Da più grande produttore di riso dell’intera Europa, con circa 1,5 milioni di tonnellate lavorate ogni anno stando all’Ente Nazionale Risi, l’Italia teme oggi il rischio di estinzione di un cereale da anni sostentamento e simbolo del Paese. Questo a causa del periodo di grave siccità che ha colpito il Fiume Po nel 2022, che oltre a generare ingenti perdite di prodotto ha finito con il mettere in ginocchio più di un agricoltore.
La siccità
La siccità che ha afflitto e che affligge tuttora il Fiume Po si deve alla concomitanza tra temperature invernali sopra la media stagionale e scarsità di precipitazioni nevose. Come reso noto dallo studio effettuato dalla Fondazione CIMA, nel 2022 le risorse idriche nelle Alpi sono diminuite del -60% rispetto alla media del decennio precedente mentre quelle del 2023 sono arrivate al -63%.
“La rilevanza di questa carenza di neve sta nel fatto che essa rappresenta la riserva di acqua più importante nei mesi primaverili ed estivi per diverse attività, dalla produzione di energia all’agricoltura – erano state allora le parole del ricercatore e idrologo Francesco Avanzi -. La sua assenza non pone un problema nell’immediato ma in prospettiva poiché è tra marzo e aprile che l’aumento della temperatura determina la fusione della neve che in forma di acqua può essere impegnata per l’irrigazione”.
Il riso in Italia è a rischio estinzione
L’Italia produce annualmente circa il 50% del riso dell’intera Unione Europea, con campi coltivati ubicati prettamente sul territorio della Pianura Padana e specialmente in Piemonte. La regione, difatti, vanta circa la metà della superficie nazionale adibita ad agricoltura risicola e suddivisa tra Vercelli (70 mila ettari), Novara (30 mila ettari), Alessandria (8 mila ettari) e Biella (4 mila ettari); tra le varietà dotate di una Denominazione di Origine Protetta figurano “Arborio”, “Carnaroli,” “Baldo”, “Sant’Andrea”, “Balilla”, “Gladio” e “Roma”.
Come reso noto dall’Ente Nazionale Risi, tuttavia, la siccità che ha colpito il Paese nel corso del 2022 ha generato una perdita di 26 mila ettari di risaie nonché un calo di produzione di oltre il -30%; nemmeno l’anno passato la situazione è parsa in miglioramento, tanto da aver portato alla diminuzione di ulteriori 7.500 ettari di campi.
Stando a quanto spiegato alla rivista “Nature Italy” dal ricercatore nonché responsabile della genetica Filip Haxhari, la tipologia maggiormente interessata da tali problematiche è stata quella del “Carnaroli”. Delicato e pregiato, perfetto per assorbire condimenti e aromi che connotano il risotto tradizionale, questo riso è stato scoperto e immesso sul mercato nel secolo scorso.
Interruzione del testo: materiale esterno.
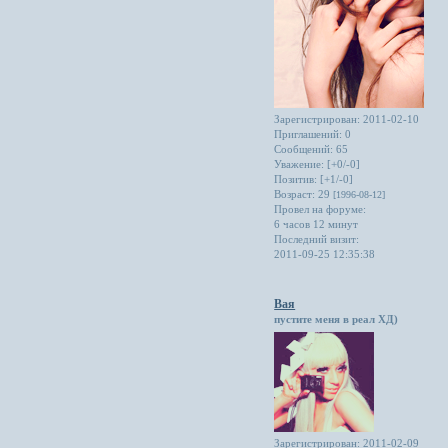
Зарегистрирован
: 2011-02-10
Приглашений:
0
Сообщений:
65
Уважение:
[+0/-0]
Позитив:
[+1/-0]
Возраст:
29
[1996-08-12]
Провел на форуме:
6 часов 12 минут
Последний визит:
2011-09-25 12:35:38
Вая
пустите меня в реал ХД)
Зарегистрирован
: 2011-02-09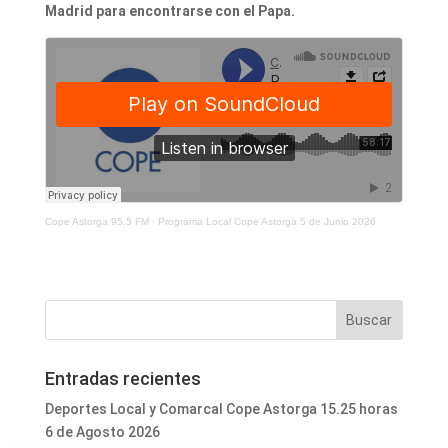
Madrid para encontrarse con el Papa.
Cope Astorga 95.5 FM
·
Programa Local Cope Astorga 5 de Junio 2026
Entradas recientes
Deportes Local y Comarcal Cope Astorga 15.25 horas
6 de Agosto 2026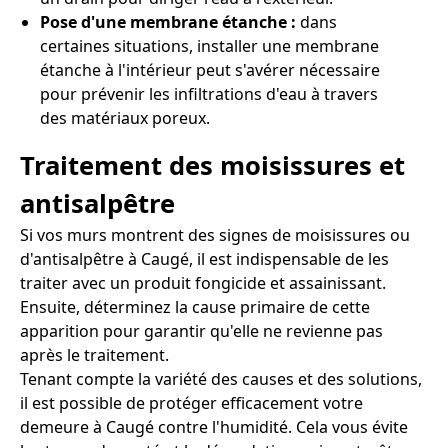
Pose d'une membrane étanche :
dans
certaines situations, installer une membrane
étanche à l'intérieur peut s'avérer nécessaire
pour prévenir les infiltrations d'eau à travers
des matériaux poreux.
Traitement des moisissures et
antisalpêtre
Si vos murs montrent des signes de moisissures ou
d'antisalpêtre à Caugé, il est indispensable de les
traiter avec un produit fongicide et assainissant.
Ensuite, déterminez la cause primaire de cette
apparition pour garantir qu'elle ne revienne pas
après le traitement.
Tenant compte la variété des causes et des solutions,
il est possible de protéger efficacement votre
demeure à Caugé contre l'humidité. Cela vous évite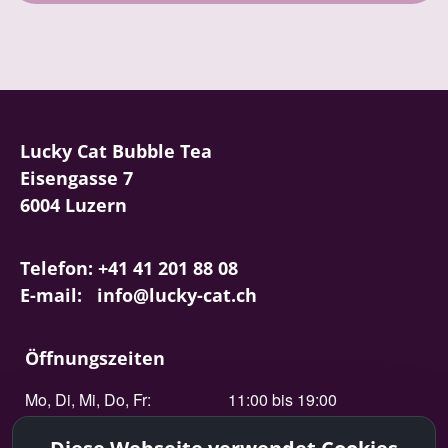
Lucky Cat Bubble Tea
Eisengasse 7
6004 Luzern
Telefon: +41 41 201 88 08
E-mail: info@lucky-cat.ch
Öffnungszeiten
Mo, Di, Mi, Do, Fr:
11:00 bis 19:00
Sa:
11:00 bis 17:00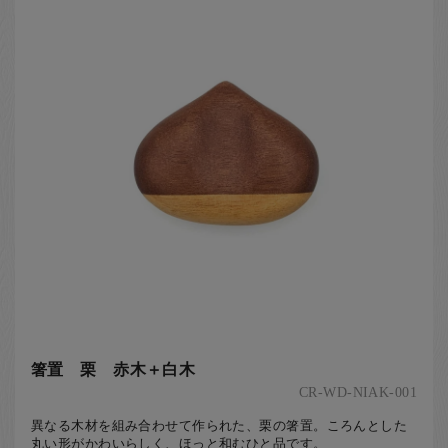
お客様の声
店舗紹介
お問い合わせ
お知らせ
箸ブログ
English
箸置 栗 赤木＋白木
CR-WD-NIAK-001
異なる木材を組み合わせて作られた、栗の箸置。ころんとした
丸い形がかわいらしく、ほっと和むひと品です。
Tuttavia, la sua lavorazione ha subito un taglio negli anni passati a causa della mancanza di introiti sufficienti a coprire economicamente i lunghi processi che richiedono di discernere i chicchi migliori da quelli difettosi; le condizioni di coltivazione sono poi drasticamente peggiorate nel 2022, quando in Italia sono state registrate consistenti perdite sino alla metà degli ettari dedicati a questa varietà.
Ancora una speranza per il riso italiano?
Quella che il “The Guardian” ha definito come la “crisi del risotto”, ovverosia la concreta minaccia di estinzione che a oggi caratterizza il riso in Italia, ha spinto molti agricoltori locali a convertire la propria produzione a mais e ortaggi. Altri hanno invece adottato la cosiddetta “semina a secco”, tecnica che permette loro di utilizzare meno acqua e manodopera con il risultato però di rendere il terreno ancora più asciutto.
Haxhari e il suo team sono inoltre impegnati nel sviluppare nuove varietà di riso meno bisognose di irrigazione e attenzione e dunque maggiormente resistenti ai cambiamenti climatici. Tra di essi figura il cosiddetto “Nuovo Prometeo”, le cui radici verticali anziché orizzontali lo rendono capace di cercare l’acqua di cui abbisogna più in profondità rispetto alle tipologie concorrenti. Un suo difetto resta però lampante, la sua natura poco adatta alla lenta e delicata cottura del risotto, piatto simbolo della cucina italiana.
Proseguono comunque le ricerche dell’Ente Nazionale Risi, basate su di una banca di semi nata nel 1969 e oggi dotata di uno stoccaggio pari a 30 mila genotipi, di cui 1.600 conservati, ciò che la rende la più grande collezione in Europa. Oltre alla durevolezza, altre caratteristiche studiate in loco comprendono la capacità di combattere il freddo o i parassiti o ancora il basso indice glicemico.